[PASSAGE PROVIDED]

# My silkie rooster



## jessc0544 (Jun 22, 2013)

I have 6 chickens and we just discovered one to be a rooster for sure a few weeks ago. I am wanting to raise my babies for eggs and he may make it a little difficult, they are about 5 months old, would it be terribly mean of me to rehome him?


----------



## InThePoultryPen (Feb 10, 2013)

He won't realy affect the eggs as fertillised eggs taste the same I'm sure your girls would be very happy to have some little fella to protect them


----------



## Apyl (Jun 20, 2012)

Why would he affect your eggs ? And no, its not mean to re-home.


----------



## kjohnstone (Mar 30, 2013)

He will also attempt to protect the girls from predators, even at the cost of his own life. If no neighbor problems, keep him? Else, rehoming is good.


----------



## hennypenny68 (Apr 30, 2013)

I have to say no it wouldn't be terrible to rehome him it happens as for it making a diff in your eggs it will not make any diff. I have 40 hens and 4 roosters and sell my eggs and have never had a complaint from any of my customers and having roosters is great pertection for your girls especially if you free range. If you don't like the idea of having a roo though you can find a good home for him for sure don't let it bother you one bit.


----------



## InThePoultryPen (Feb 10, 2013)

I love my rooster it just adds an effect to the chicken run just seeing this big butch bird strutting around just keep him


----------

[Saved entries]

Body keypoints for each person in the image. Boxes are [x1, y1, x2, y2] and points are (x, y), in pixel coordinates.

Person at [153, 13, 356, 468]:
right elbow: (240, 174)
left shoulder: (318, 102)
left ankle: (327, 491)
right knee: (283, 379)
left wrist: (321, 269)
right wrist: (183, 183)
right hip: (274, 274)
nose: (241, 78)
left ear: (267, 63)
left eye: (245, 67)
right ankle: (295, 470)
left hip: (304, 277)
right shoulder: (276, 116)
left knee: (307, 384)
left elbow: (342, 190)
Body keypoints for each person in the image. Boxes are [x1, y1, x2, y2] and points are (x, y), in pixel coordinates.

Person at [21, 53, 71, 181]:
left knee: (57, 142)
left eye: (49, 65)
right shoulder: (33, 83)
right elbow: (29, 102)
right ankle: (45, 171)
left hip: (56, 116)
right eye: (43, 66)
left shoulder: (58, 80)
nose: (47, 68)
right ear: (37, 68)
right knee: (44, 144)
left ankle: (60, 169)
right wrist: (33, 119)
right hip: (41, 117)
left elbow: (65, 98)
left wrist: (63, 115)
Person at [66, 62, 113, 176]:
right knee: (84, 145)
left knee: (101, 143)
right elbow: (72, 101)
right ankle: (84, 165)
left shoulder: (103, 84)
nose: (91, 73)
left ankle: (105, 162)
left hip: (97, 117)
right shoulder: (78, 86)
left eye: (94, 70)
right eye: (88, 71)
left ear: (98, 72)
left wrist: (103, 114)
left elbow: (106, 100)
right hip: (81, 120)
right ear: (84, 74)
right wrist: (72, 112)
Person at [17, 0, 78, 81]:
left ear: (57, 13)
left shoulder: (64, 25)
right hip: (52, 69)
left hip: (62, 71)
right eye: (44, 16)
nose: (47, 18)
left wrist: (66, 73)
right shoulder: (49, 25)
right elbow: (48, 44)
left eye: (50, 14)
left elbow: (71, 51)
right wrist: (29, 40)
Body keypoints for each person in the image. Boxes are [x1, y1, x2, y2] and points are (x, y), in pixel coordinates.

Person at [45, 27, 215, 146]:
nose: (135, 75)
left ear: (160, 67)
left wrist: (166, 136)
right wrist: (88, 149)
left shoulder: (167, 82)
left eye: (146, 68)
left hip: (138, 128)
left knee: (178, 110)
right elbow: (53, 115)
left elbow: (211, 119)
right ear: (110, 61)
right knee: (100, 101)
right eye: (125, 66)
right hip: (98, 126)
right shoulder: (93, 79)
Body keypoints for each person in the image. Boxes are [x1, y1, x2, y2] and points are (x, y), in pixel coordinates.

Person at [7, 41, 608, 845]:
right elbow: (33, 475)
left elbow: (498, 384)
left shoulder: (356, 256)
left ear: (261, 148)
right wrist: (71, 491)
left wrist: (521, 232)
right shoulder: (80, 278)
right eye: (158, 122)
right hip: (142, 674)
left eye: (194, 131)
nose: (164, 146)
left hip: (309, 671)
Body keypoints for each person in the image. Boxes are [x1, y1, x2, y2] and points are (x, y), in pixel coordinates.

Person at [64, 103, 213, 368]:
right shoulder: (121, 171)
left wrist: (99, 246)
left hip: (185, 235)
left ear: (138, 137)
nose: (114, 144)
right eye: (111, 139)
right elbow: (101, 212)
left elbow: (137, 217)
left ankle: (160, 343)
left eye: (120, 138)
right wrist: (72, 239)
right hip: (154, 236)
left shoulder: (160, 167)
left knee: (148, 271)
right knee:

[WORK INSTRUCTIONS]
• 1. Write out the part of the silkie rooster thread that begins at the words "I have to say" and stops after "you one bit.".
• 2. Translate this sentence from the silkie rooster thread into Spanish: "He will also attempt to protect the girls from predators, even at the cost of his own life."
The records are separate material, apart from the thread.

[TASK-BY-TASK SOLUTIONS]
• 1.
I have to say no it wouldn't be terrible to rehome him it happens as for it making a diff in your eggs it will not make any diff. I have 40 hens and 4 roosters and sell my eggs and have never had a complaint from any of my customers and having roosters is great pertection for your girls especially if you free range. If you don't like the idea of having a roo though you can find a good home for him for sure don't let it bother you one bit.

• 2. También intentará proteger a las chicas de los depredadores, incluso a costa de su propia vida.